Building a Research Basis

Since that first case in 2006, CAHID has used the method in roughly 30 or 40 cases per year, and the team has also applied this procedure to intelligence and counter terrorism work. They have been hard at work trying to establish an academic explanation for their method over the past decade.

“It is important that we are able to say with some degree of reliability that we can exclude a suspect, or say there is a strong likelihood this is the same individual,” says Black.

In order to develop their technique further, CAHID created a database of 500 police officers’ arms and hands, taken in both visible and infrared light.

“This gave us the most phenomenal database to start looking at the likelihood of different patterns of veins, areas of skin pigmentation,” says Black, “whether they be freckles, liver spots or birth marks. We looked at scars and patterns across the knuckles. All of these started to show us that there is a tremendous amount of individual variation, meaning we could use the images to identify whether it is or is not somebody who is being accused of a crime.”

Anatomical studies dating back to the 1500s have shown the high variability of vein patterns between individuals. Superficial vein patterns are said to come about during embryological development and nail bed morphology, and freckle patterns have genetic origins but are also influenced by environmental factors.

Getting to Work

CAHID’s images are not always the only evidence that the police have, but they’ve often had a striking impact in several court cases.

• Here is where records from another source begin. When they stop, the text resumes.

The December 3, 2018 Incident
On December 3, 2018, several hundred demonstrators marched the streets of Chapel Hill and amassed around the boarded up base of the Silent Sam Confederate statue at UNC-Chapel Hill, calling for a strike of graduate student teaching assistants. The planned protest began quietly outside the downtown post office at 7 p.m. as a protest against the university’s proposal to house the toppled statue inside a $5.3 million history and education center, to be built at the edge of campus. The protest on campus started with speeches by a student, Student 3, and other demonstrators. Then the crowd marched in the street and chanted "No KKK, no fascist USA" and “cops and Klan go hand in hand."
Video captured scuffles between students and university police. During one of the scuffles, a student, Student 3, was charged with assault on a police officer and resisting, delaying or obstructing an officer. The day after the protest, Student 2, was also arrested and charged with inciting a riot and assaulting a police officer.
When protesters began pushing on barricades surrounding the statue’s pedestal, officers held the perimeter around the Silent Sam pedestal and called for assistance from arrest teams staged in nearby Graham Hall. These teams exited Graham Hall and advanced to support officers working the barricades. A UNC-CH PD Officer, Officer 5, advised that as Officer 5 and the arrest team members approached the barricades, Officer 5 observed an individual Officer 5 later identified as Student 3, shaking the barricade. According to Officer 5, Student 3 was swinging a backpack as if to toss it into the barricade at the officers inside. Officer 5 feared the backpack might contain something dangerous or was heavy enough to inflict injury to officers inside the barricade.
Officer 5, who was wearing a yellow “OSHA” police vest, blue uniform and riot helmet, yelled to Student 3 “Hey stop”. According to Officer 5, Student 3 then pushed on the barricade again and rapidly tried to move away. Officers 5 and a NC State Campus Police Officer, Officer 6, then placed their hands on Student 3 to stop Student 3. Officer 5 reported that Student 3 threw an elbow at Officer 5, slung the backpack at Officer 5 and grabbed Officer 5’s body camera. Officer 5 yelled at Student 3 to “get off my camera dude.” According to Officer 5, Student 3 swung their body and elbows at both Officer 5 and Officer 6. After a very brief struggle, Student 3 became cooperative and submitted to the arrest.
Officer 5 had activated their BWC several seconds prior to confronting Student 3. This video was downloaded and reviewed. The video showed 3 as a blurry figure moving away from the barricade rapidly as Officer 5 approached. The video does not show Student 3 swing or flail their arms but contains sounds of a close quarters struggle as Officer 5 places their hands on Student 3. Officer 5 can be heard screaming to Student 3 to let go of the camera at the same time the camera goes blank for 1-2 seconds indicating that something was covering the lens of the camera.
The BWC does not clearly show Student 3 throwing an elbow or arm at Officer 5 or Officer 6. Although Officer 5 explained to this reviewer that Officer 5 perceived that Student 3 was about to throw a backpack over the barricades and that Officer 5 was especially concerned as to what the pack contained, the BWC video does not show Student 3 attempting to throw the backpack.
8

“We are now at a point where about 82 percent of cases that come to us result in a change of plea,” says Black. Sometimes moments before going to court, an individual presented with this evidence will suddenly change their plea. Not only does that save the courts the time and money of going to trial, it also prevents vulnerable victims from going through the harrowing experience of giving evidence in court.

What’s Next?

Even though this is a relatively new biometric measure, vein pattern analysis is becoming an emerging science in the forensic field. CAHID is continuing to improve on this technique while working with police and investigative agencies across the UK, Europe and even the FBI.

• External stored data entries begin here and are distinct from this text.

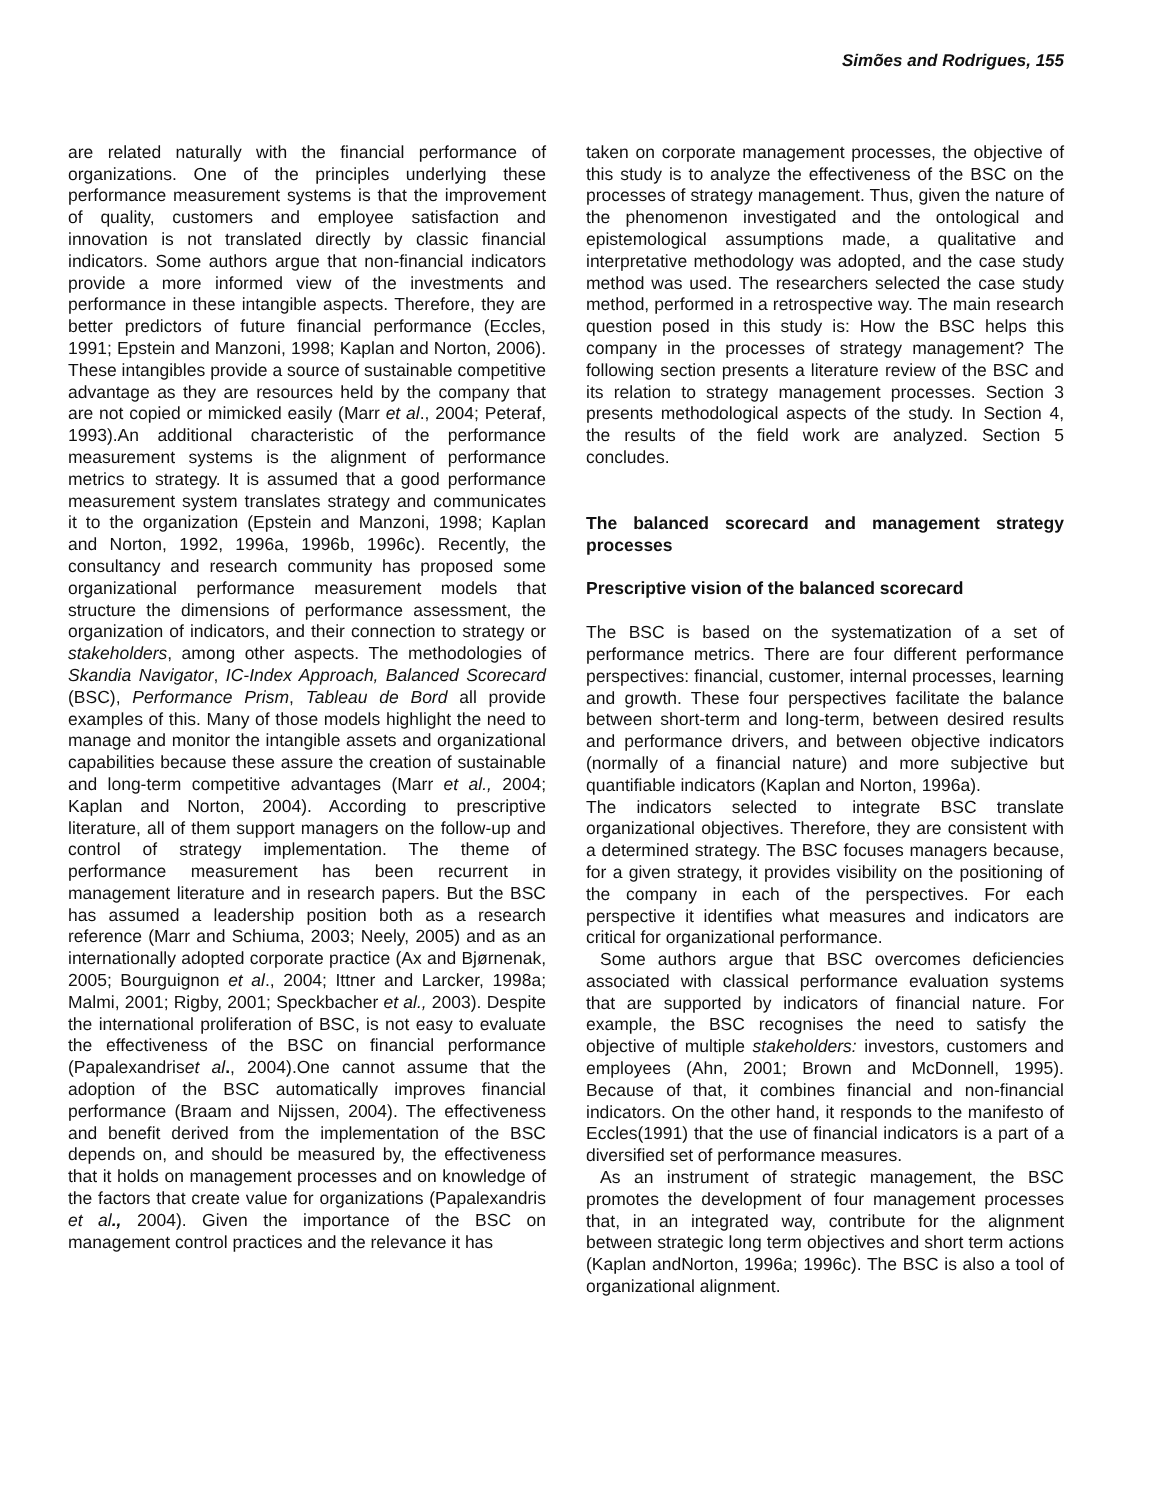Simões and Rodrigues, 155
are related naturally with the financial performance of organizations. One of the principles underlying these performance measurement systems is that the improvement of quality, customers and employee satisfaction and innovation is not translated directly by classic financial indicators. Some authors argue that non-financial indicators provide a more informed view of the investments and performance in these intangible aspects. Therefore, they are better predictors of future financial performance (Eccles, 1991; Epstein and Manzoni, 1998; Kaplan and Norton, 2006). These intangibles provide a source of sustainable competitive advantage as they are resources held by the company that are not copied or mimicked easily (Marr et al., 2004; Peteraf, 1993).An additional characteristic of the performance measurement systems is the alignment of performance metrics to strategy. It is assumed that a good performance measurement system translates strategy and communicates it to the organization (Epstein and Manzoni, 1998; Kaplan and Norton, 1992, 1996a, 1996b, 1996c). Recently, the consultancy and research community has proposed some organizational performance measurement models that structure the dimensions of performance assessment, the organization of indicators, and their connection to strategy or stakeholders, among other aspects. The methodologies of Skandia Navigator, IC-Index Approach, Balanced Scorecard (BSC), Performance Prism, Tableau de Bord all provide examples of this. Many of those models highlight the need to manage and monitor the intangible assets and organizational capabilities because these assure the creation of sustainable and long-term competitive advantages (Marr et al., 2004; Kaplan and Norton, 2004). According to prescriptive literature, all of them support managers on the follow-up and control of strategy implementation. The theme of performance measurement has been recurrent in management literature and in research papers. But the BSC has assumed a leadership position both as a research reference (Marr and Schiuma, 2003; Neely, 2005) and as an internationally adopted corporate practice (Ax and Bjørnenak, 2005; Bourguignon et al., 2004; Ittner and Larcker, 1998a; Malmi, 2001; Rigby, 2001; Speckbacher et al., 2003). Despite the international proliferation of BSC, is not easy to evaluate the effectiveness of the BSC on financial performance (Papalexandriset al., 2004).One cannot assume that the adoption of the BSC automatically improves financial performance (Braam and Nijssen, 2004). The effectiveness and benefit derived from the implementation of the BSC depends on, and should be measured by, the effectiveness that it holds on management processes and on knowledge of the factors that create value for organizations (Papalexandris et al., 2004). Given the importance of the BSC on management control practices and the relevance it has
taken on corporate management processes, the objective of this study is to analyze the effectiveness of the BSC on the processes of strategy management. Thus, given the nature of the phenomenon investigated and the ontological and epistemological assumptions made, a qualitative and interpretative methodology was adopted, and the case study method was used. The researchers selected the case study method, performed in a retrospective way. The main research question posed in this study is: How the BSC helps this company in the processes of strategy management? The following section presents a literature review of the BSC and its relation to strategy management processes. Section 3 presents methodological aspects of the study. In Section 4, the results of the field work are analyzed. Section 5 concludes.
The balanced scorecard and management strategy processes
Prescriptive vision of the balanced scorecard
The BSC is based on the systematization of a set of performance metrics. There are four different performance perspectives: financial, customer, internal processes, learning and growth. These four perspectives facilitate the balance between short-term and long-term, between desired results and performance drivers, and between objective indicators (normally of a financial nature) and more subjective but quantifiable indicators (Kaplan and Norton, 1996a).
The indicators selected to integrate BSC translate organizational objectives. Therefore, they are consistent with a determined strategy. The BSC focuses managers because, for a given strategy, it provides visibility on the positioning of the company in each of the perspectives. For each perspective it identifies what measures and indicators are critical for organizational performance.
Some authors argue that BSC overcomes deficiencies associated with classical performance evaluation systems that are supported by indicators of financial nature. For example, the BSC recognises the need to satisfy the objective of multiple stakeholders: investors, customers and employees (Ahn, 2001; Brown and McDonnell, 1995). Because of that, it combines financial and non-financial indicators. On the other hand, it responds to the manifesto of Eccles(1991) that the use of financial indicators is a part of a diversified set of performance measures.
As an instrument of strategic management, the BSC promotes the development of four management processes that, in an integrated way, contribute for the alignment between strategic long term objectives and short term actions (Kaplan andNorton, 1996a; 1996c). The BSC is also a tool of organizational alignment.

Black says the next step is to try and automate the process. In a recent paper in PLOS ONE Black and her colleagues showed that machine learning could predict sex, height, weight and foot size accurately from hand photos.

“It does take us a very long time to extract all the information from a photograph or video,” says Black. “If we can automate the extraction process of these anatomical features, then we could set algorithms that allow you to go through the millions of images held on databases by police forces. It could also give us the opportunity to link perpetrators in different cases. This is really quite exciting.”